■ **Assigned task 1**:
In the records, turn everything from the line containing "Does Row 0: Gas" down to the line containing "How many values in mselog are above zero?" into a numbered list, skipping blank lines.

■ **Supplied text**:
----
SB: The Democratic Progressive Party, in my view, is an organization but it is lacking a great deal compared to the Kuomintang. Although the Kuomintang is a bad organization, they have 60-70 years of foundation. So for example, if you look at the [Kuomintang] party headquarters in more remote areas, their interactions/relationships with the people in the community is quite deep and long standing. [The relations between the central and local organizations are very close.] If they want to mobilize the people, they have their channels and they can go to the district wardens [who are affiliated with the Kuomintang]. Three quarters of those in local office are Kuomintang. The Kuomintang has a principle, which is “we represent the Republic of China” and their position is very clear, it is to rule Taiwan. Their strategy is that the Taiwanese will always be their peons and slaves.

As for their war tactics, there is a huge disparity between the Democratic Progressive Party, compared to Kuomintang.

What does the Democratic Progressive Party need to do, in my opinion? Their [party’s] ideas are not unified, so they have a lot of different factions. So if there are a lot of factions, when trying to mobilize people, they [the people] won’t work together.

This is something that I saw happen first hand.

SL: Ojisan, may I ask what factions or lack of cooperation?

SB: They were just not cooperating. For example, in this village if there was someone from [group] A, then someone from [group] B wouldn’t [work with them]. So to electing the President wasn’t possible, they [Democratic Progressive Party] were only focused on getting their own legislative yuan representatives elected.
----
■ **Assigned task 2**:
Summarize the interview excerpt on Taiwan's two parties in two sentences.

■ **Exercise input**:
----
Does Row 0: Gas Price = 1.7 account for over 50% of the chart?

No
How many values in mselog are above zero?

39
----
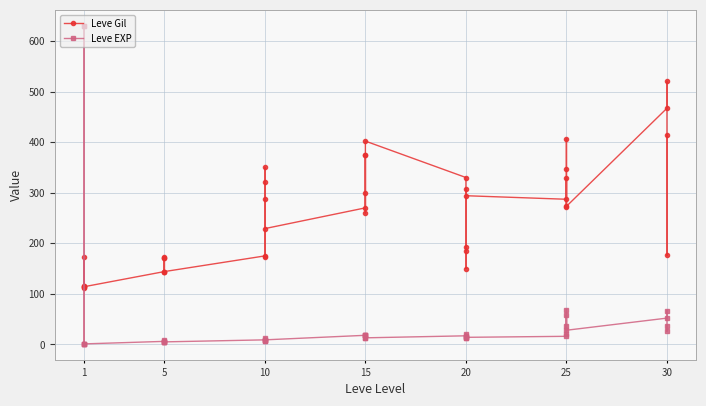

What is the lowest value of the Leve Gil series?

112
----
■ **Result 1**:
1. Does Row 0: Gas Price = 1.7 account for over 50% of the chart?
2. No
3. How many values in mselog are above zero?

■ **Result 2**:
SB argues that the Kuomintang, though a bad organization, has 60-70 years of foundation, deep and long-standing ties with local communities, and three quarters of local office holders, so it has channels to mobilize people. The Democratic Progressive Party lacks this: its ideas are not unified and its factions won't cooperate, so it focused only on electing its own legislative yuan representatives rather than the President.